### Given data
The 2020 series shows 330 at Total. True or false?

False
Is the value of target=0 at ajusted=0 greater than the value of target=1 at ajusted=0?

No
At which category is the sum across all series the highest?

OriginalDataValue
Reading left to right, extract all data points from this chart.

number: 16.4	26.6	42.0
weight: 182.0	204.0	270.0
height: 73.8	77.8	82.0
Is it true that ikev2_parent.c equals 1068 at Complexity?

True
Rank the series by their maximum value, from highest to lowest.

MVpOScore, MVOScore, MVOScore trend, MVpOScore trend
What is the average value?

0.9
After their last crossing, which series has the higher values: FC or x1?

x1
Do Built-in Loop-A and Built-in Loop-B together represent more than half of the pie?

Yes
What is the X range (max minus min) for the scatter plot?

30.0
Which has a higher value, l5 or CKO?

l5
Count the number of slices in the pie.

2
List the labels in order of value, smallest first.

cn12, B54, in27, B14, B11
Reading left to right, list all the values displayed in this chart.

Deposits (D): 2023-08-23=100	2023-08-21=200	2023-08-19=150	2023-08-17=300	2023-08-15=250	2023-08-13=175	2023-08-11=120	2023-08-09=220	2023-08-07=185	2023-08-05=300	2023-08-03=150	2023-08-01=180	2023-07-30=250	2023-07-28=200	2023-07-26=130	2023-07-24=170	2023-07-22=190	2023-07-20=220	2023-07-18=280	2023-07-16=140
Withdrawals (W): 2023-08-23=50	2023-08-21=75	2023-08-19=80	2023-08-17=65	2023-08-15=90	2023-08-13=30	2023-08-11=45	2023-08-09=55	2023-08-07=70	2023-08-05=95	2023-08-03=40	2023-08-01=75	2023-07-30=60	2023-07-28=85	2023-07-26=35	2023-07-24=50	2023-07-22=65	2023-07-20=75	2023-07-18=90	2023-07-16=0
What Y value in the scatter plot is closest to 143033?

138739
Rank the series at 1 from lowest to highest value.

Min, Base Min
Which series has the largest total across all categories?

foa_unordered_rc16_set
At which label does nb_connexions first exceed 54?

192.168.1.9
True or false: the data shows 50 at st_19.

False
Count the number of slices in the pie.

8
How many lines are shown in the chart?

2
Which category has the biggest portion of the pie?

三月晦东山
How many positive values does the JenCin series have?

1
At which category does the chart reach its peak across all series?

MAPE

### Work order
Select and copy every line of the records that contains the word "series". Case counts.

### Result of this exercise
The 2020 series shows 330 at Total. True or false?
At which category is the sum across all series the highest?
Rank the series by their maximum value, from highest to lowest.
After their last crossing, which series has the higher values: FC or x1?
Rank the series at 1 from lowest to highest value.
Which series has the largest total across all categories?
How many positive values does the JenCin series have?
At which category does the chart reach its peak across all series?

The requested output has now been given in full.